Open source code’s thousand-years Arctic digs

The world’s open source code finally arrived at the Arctic Circle last July 8, despite delays caused by the new coronavirus pandemic.

Last February 2, GitHub took a snapshot of all active public repositories on GitHub to archive in the GitHub Arctic Code Vault, which was introduced in 2019 along with the GitHub Archive Program. The mission is to preserve open source software for future generations by storing your code in an archive built to last a thousand years.

Over the last several months, archive partners Piql wrote 21TB of repository data to 186 reels of piqlFilm (digital photosensitive archival film). The original plan was for GitHub’s team to fly to Norway and personally escort the world’s open source code to the Arctic, but as the world continued to endure a global pandemic, they had to adjust our plans. They stayed in close contact with their partners, waiting for the time when it was safe to travel to Svalbard.

The code’s journey began in Piql’s facility in Drammen, Norway where the boxes with 186 film reels were shipped to Oslo Airport and then loaded into the belly of the plane which provides passenger service to Svalbard. Svalbard, roughly 600 miles (1,000 km) north of the European mainland, just recently opened up to visitors from countries within the Schengen Area and the European Economic Area.

From coal to code

The code landed in Longyearbyen, a town of a few thousand people on Svalbard, where the boxes were met by a local logistics company and taken into intermediate secure storage overnight. The next morning, it traveled to the decommissioned coal mine set in the mountain, and then to a chamber deep inside hundreds of meters of permafrost, where the code now resides fulfilling their mission of preserving the world’s open source code for over 1,000 years. 

Millions of developers around the world contributed to the open source software now stored in the Arctic Code Vault. To recognise and celebrate these contributions, GitHub designed the Arctic Code Vault Badge, which is shown in the highlights section of a developer’s profile on their platform.

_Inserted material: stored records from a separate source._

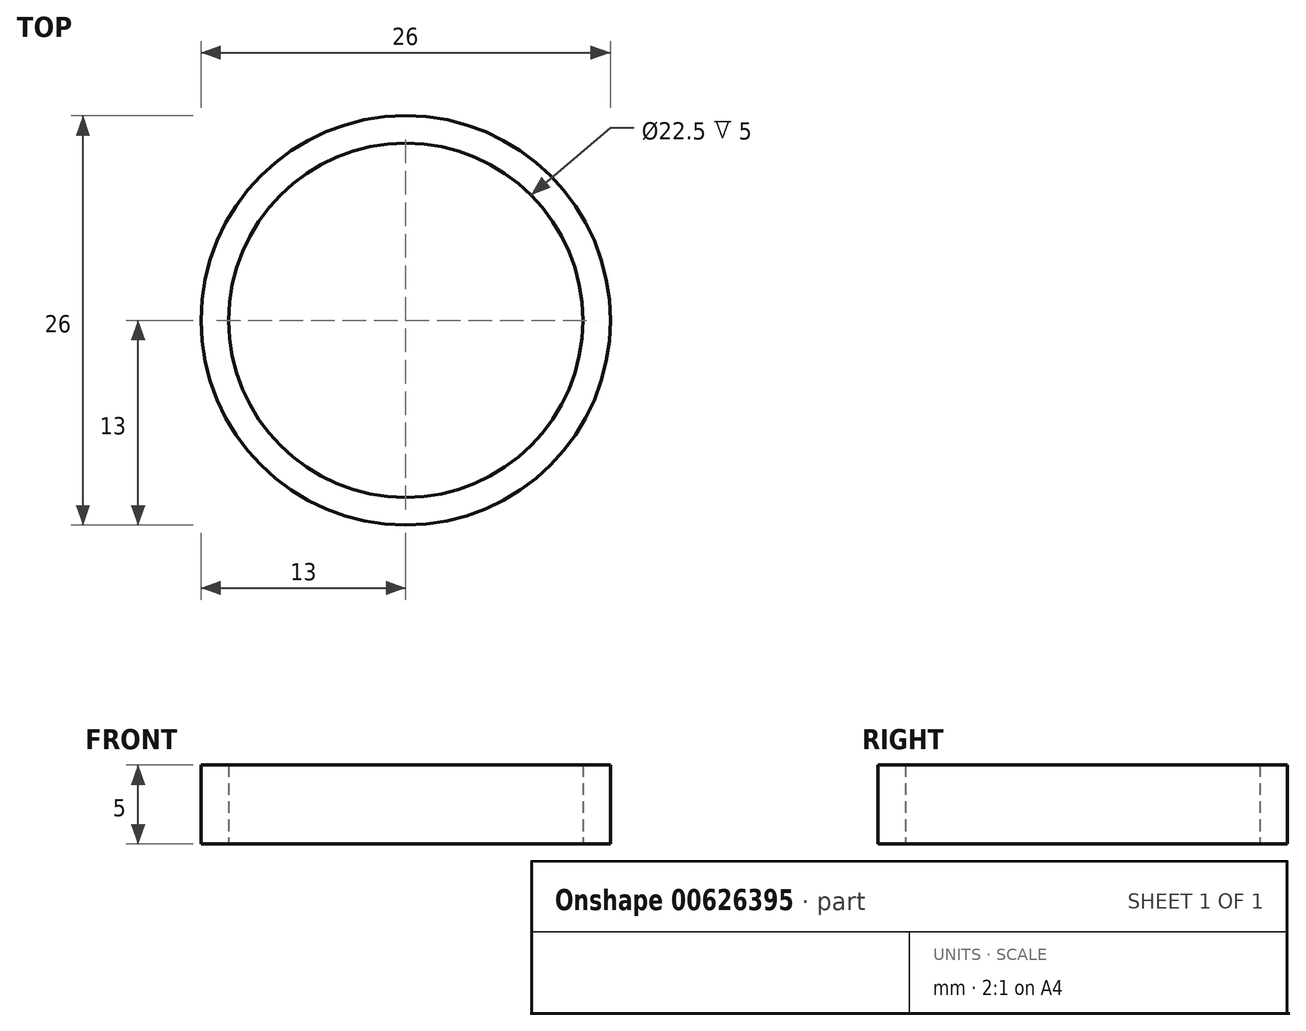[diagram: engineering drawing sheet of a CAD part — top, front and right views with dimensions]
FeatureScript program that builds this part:
annotation { "Feature Type Name" : "Feature", "Feature Type Description" : "" }
export const myFeature = defineFeature(function(context is Context, id is Id, definition is map)
    precondition{}
    {
        {
            var Q0;
            Q0=qCreatedBy(makeId("Top.planeOp"),FACE);
            var sketch = newSketch(context, id + "F0", { "sketchPlane" : qUnion([Q0])});
            skCircle(sketch, "E0", {"center": v(0, 0) * mm, "radius": 11.25 * mm});
            skCircle(sketch, "E1", {"center": v(0, 0) * mm, "radius": 13 * mm});
            skSolve(sketch);
        }
        {
            var Q0;
            Q0 = qSketchRegion(id + "F0", true);
            extrude(context, id + "F1", {"entities" : qUnion([Q0]), "depth" : 5 * mm, "offsetDistance" : 25 * mm});
        }
    });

For this project, one partner is the Internet Archive (IA) a non-profit digital library which provides free public access to collections of digitised materials. In partnership with the GitHub Archive Program, the IA started its ongoing archive of GitHub public repositories last April 13. 

At present, IA is using a two-pronged approach. First, their well-known Wayback Machine is accessing and archiving raw GitHub data as WARCs, or Web ARChive files. As of mid-July, they have archived some 55TB of data.

Second, they have the goal of making entire archived GitHub repositories available via “git clone,” while also keeping repo comments, issues, and other metadata easily accessible on the web. This second initiative is well underway and initial archiving is expected to commence this month.

Another partner is Software Heritage Foundation, a non profit, multi-stakeholder initiative launched by Inria in collaboration with UNESCO with the goal to collect, preserve and share the source code of our software commons. They already archive more than 130 million projects, with their full development history. Of these, 100 million are from GitHub.

Thanks to the collaboration announced at GitHub Universe 2019, the archival engine is being improved with the goal to keep it up to speed with GitHub’s growth, but if the project a developer is interested in, or its latest version, is not archived yet, they can trigger its archival immediately on

Still another partner is Project Silica, which is developing the first storage technology designed and built from the media up for cloud-scale storage of long-lived data. By leveraging recent discoveries in ultrafast laser optics, data is stored in quartz glass, through a process that permanently changes the physical structure of the glass material.

Quartz glass is a durable storage media that offers unparalleled data lifetimes of upwards of tens of thousands of years. It is resilient to electromagnetic interference, water, and heat, making it the ideal storage medium for ensuring the world’s open source software is forever preserved for future generations.

As a partner in the GitHub Archive Program, Project Silica is committed to driving storage innovation, and developing a storage technology that addresses the need for a sustainable and reliable storage technology for the world’s long-lived data. We’ve archived 6,000 of the world’s most popular repositories as a proof of concept for future archives.  

The Tech Tree

Every reel of the archive includes a copy of the “Guide to the GitHub Code Vault” in five languages, written with input from GitHub’s community and available at the Archive Program’s own GitHub repository. In addition, the archive will include a separate human-readable reel which documents the technical history and cultural context of the archive’s contents, which is called the Tech Tree.

Inspired by the Long Now’s Manual for Civilization, the Tech Tree will consist primarily of existing works, selected to provide a detailed understanding of modern computing, open source and its applications, modern software development, popular programming languages, etc. It will also include works which explain the many layers of technical foundations that make software possible — microprocessors, networking, electronics, semiconductors, and even pre-industrial technologies. This will allow the archive’s inheritors to better understand today’s world and its technologies, and may even help them recreate computers to use the archived software.

Encapsulating the world’s cultural context and technical history is a challenging prospect, and the Tech Tree is expected to evolve and iterate over time. Soon to be published to the Archive Program’s GitHub repository is a very initial draft list of works selected for the Tech Tree, along with, importantly, a request for community input.